On this week’s episode of Women of Washington, host Gigi Schumm welcomed Clancy, who currently serves as deputy undersecretary for health at the Veterans Health Administration. From academia to the federal workforce, Clancy has spent much of her career focused on both educating healthcare professionals and researching better ways to provide that care to the veteran community, including through telehealth initiatives.

Her team has already left a huge footprint when it comes to the nation’s health workforce. Each year, the VA supports the training of at least one-third of those studying to become future doctors, she said. They also provide support to academic affiliates, including hosting medical residents at their facilities.

Clancy said she knew from the age of nine that she would pursue a medical career, and studied math and chemistry while in college. But it was one of her Boston College professors that encouraged her to pursue the academic side.

The ability to help people is what originally attracted Clancy to the medical field, plus she was already a fan of science. She said she enjoyed hearing others’ stories and helping to figure out what solution best made the most sense for the patient.

**LIST OF TASKS**
1. In the Clancy profile, write out the text starting at the words "The ability to" and ending after the words "for the patient.".
2. According to the Clancy profile, what subjects did Clancy study in college?
3. What comes next in the Clancy profile? Continue it from its final sentence.

**ENTRIES PROVIDED**
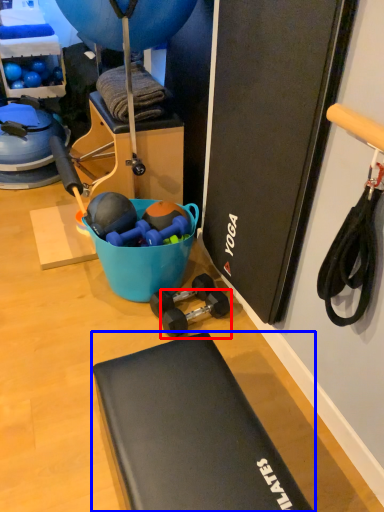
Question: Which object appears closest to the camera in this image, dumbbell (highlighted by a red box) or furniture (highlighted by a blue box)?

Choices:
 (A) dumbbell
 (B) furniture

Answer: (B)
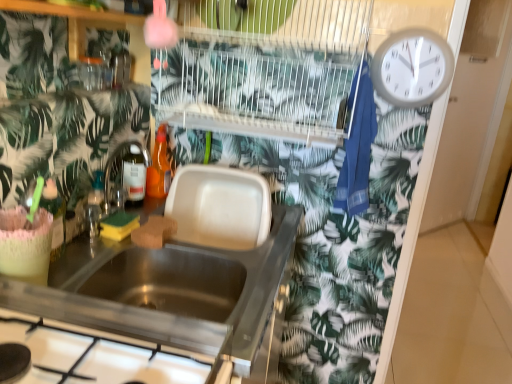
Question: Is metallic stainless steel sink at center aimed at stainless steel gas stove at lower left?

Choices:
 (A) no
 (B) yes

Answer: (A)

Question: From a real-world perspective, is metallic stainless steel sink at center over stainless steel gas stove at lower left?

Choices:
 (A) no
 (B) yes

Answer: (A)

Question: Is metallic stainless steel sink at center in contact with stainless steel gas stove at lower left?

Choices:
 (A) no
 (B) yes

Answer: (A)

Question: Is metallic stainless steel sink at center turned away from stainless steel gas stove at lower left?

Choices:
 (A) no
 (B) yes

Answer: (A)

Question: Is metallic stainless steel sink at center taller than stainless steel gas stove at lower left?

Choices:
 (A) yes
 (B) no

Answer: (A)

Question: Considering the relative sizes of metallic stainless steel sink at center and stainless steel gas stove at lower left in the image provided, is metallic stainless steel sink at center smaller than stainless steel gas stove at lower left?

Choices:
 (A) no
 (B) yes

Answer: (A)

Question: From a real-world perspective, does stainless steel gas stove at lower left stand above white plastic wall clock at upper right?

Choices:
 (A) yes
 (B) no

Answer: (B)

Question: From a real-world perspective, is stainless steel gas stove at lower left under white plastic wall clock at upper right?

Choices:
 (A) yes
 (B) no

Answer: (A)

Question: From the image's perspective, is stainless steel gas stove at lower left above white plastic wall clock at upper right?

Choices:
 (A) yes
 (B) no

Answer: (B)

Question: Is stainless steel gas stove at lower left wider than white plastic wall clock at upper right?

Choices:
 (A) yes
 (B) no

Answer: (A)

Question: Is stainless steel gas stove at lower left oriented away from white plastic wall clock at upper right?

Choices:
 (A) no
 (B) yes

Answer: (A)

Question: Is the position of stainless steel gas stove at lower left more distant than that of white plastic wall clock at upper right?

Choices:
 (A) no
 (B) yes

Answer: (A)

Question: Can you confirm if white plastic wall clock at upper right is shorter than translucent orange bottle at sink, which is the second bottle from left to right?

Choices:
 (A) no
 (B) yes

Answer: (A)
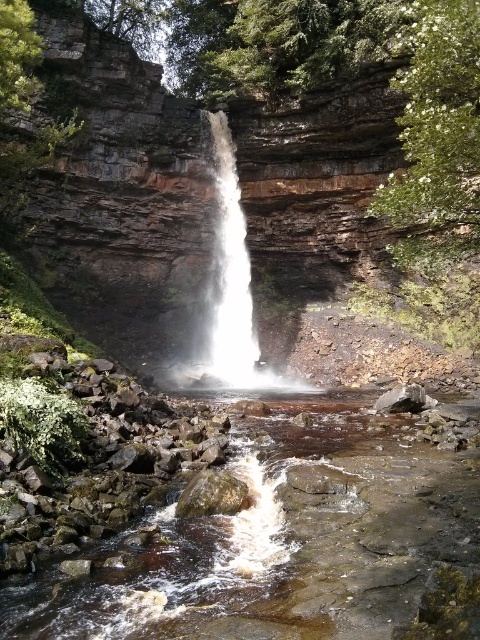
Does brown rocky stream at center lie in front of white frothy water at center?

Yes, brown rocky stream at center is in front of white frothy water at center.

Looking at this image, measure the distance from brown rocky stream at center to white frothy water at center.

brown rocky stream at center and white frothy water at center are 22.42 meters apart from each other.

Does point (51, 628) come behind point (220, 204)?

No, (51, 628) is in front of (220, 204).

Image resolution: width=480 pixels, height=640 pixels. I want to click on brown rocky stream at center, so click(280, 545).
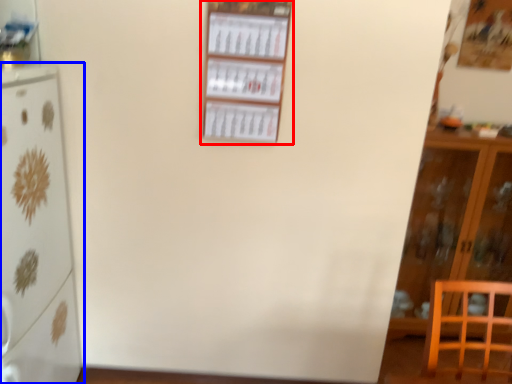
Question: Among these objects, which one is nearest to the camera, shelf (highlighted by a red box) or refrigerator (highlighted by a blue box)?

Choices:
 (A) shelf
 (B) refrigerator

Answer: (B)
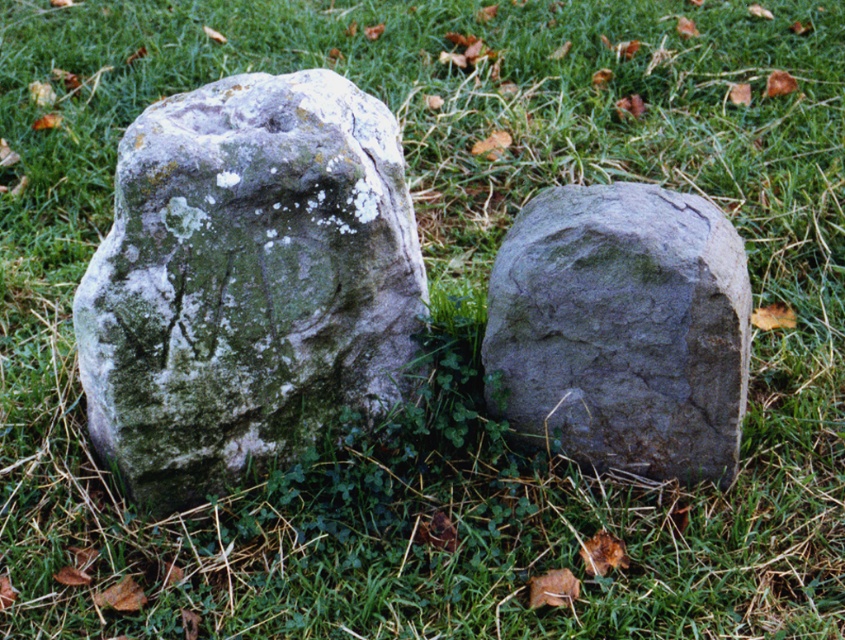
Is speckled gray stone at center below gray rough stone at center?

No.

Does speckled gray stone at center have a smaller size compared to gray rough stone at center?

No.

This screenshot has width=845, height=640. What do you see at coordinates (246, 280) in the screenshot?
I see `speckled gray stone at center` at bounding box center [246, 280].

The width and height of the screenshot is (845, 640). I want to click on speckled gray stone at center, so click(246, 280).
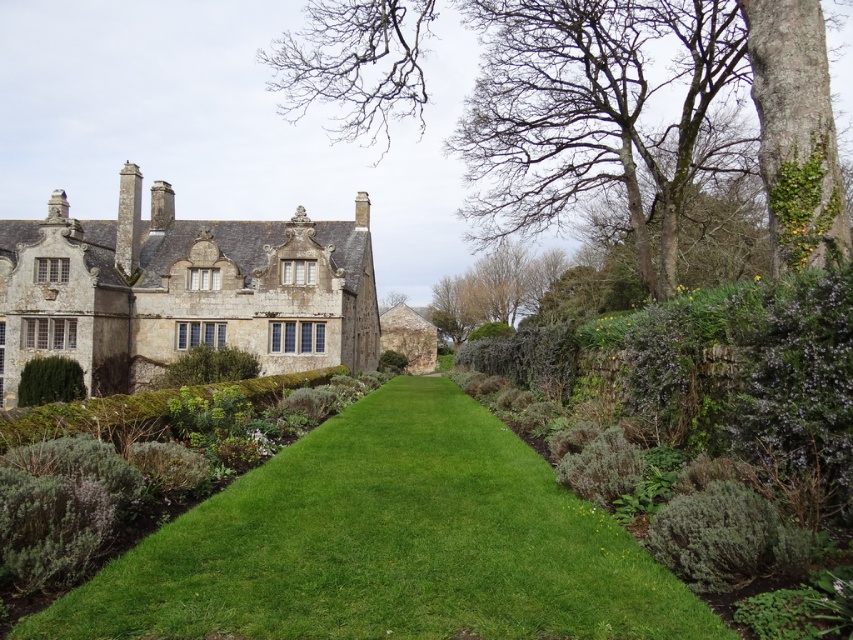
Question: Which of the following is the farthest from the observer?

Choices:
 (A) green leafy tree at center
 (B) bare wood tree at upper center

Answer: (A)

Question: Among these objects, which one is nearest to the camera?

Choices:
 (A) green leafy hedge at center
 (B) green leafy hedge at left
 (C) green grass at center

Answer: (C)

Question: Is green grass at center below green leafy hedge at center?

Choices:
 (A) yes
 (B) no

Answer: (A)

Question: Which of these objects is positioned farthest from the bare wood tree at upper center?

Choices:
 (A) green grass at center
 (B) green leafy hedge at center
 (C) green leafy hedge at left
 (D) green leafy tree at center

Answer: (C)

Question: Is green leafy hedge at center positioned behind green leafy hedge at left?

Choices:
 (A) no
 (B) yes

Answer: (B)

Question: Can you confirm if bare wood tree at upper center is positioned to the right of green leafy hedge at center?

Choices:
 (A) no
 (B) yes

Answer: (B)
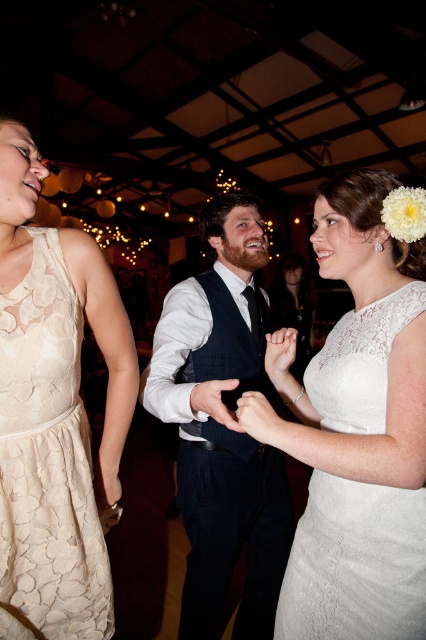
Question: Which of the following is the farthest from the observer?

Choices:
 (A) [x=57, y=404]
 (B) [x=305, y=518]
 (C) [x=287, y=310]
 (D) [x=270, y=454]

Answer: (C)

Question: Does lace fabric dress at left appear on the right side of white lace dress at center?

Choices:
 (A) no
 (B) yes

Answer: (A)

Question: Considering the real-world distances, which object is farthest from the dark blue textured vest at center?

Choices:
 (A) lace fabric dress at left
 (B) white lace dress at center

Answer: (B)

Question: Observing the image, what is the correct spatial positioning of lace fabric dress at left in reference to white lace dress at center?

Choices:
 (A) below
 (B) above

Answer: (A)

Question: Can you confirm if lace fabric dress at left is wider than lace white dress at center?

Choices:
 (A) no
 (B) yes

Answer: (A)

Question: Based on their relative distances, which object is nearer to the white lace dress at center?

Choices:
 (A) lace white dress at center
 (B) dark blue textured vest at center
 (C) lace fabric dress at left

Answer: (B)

...

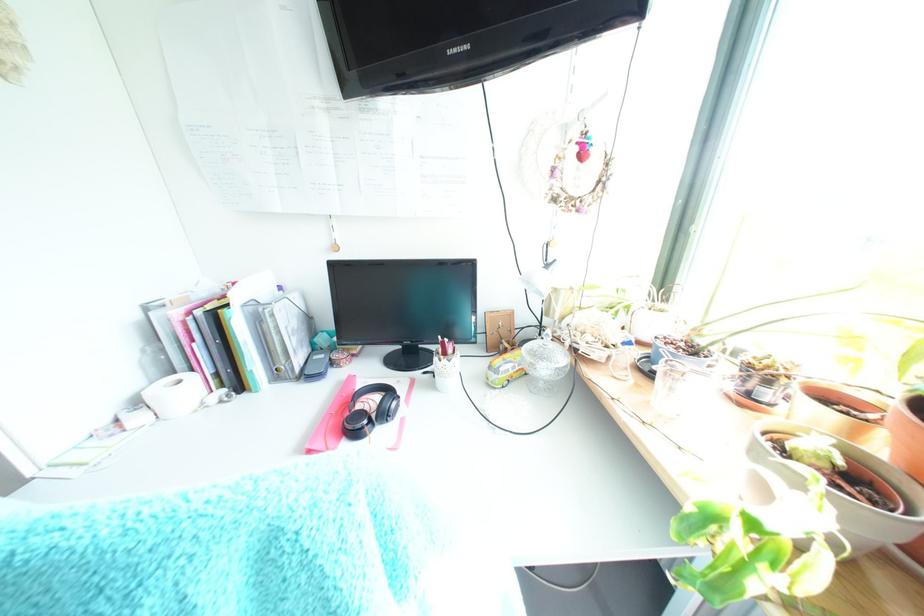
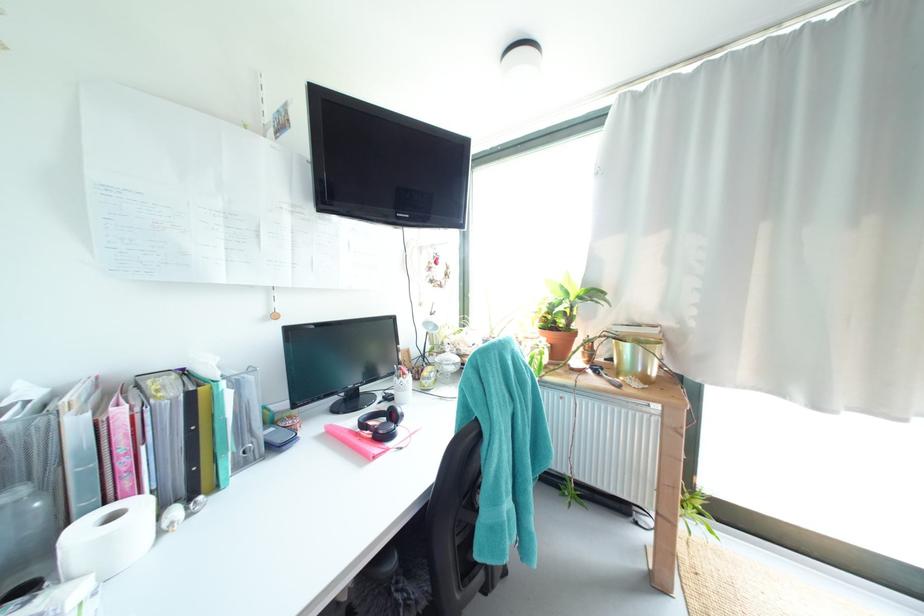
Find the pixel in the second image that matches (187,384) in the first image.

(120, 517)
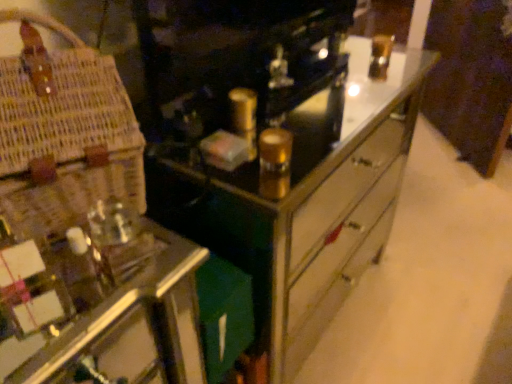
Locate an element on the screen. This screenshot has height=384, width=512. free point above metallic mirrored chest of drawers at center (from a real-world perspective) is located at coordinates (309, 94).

**SOLVED TASKS**
1.
The ability to help people is what originally attracted Clancy to the medical field, plus she was already a fan of science. She said she enjoyed hearing others’ stories and helping to figure out what solution best made the most sense for the patient.

2. Math and chemistry.

3.
Clancy quoted a notable physician that once said, “a good doctor treats the disease, a great doctor treats the patient.”

After completing medical school and a fellowship at the University of Pennsylvania, she began working at Virginia Commonwealth University (VCU) in their medical college. She was on the VCU faculty for six years before moving on.

Clancy wasn’t the only woman on the faculty, but she was the first to relocate for the job.

“There were people I worked with who I wouldn’t say thought I was a martian, but they thought this was really unusual,” she said. “But I loved it there.”

She said her career in medical academics, and to some extent at VA, was focused on three key areas: Clinical care, teaching and research.

“In real life, it’s actually hard to be really terrific at all three. By the way, sometimes that would require way, way more hours in a day than exist,” Clancy said. “So trying to figure out how do you get the right balance for you that meets the needs of the organization you’re working for and so forth, I think it’s a challenge for everyone. In funny ways, technology had made parts of that easier and parts of it much harder.”

Her transition from a professor to a federal employee was a somewhat smooth one. She said she became interested in figuring out a better way to help those who didn’t have insurance, or direct access to health care — and the VA’s dedication to their mission was what initially attracted her.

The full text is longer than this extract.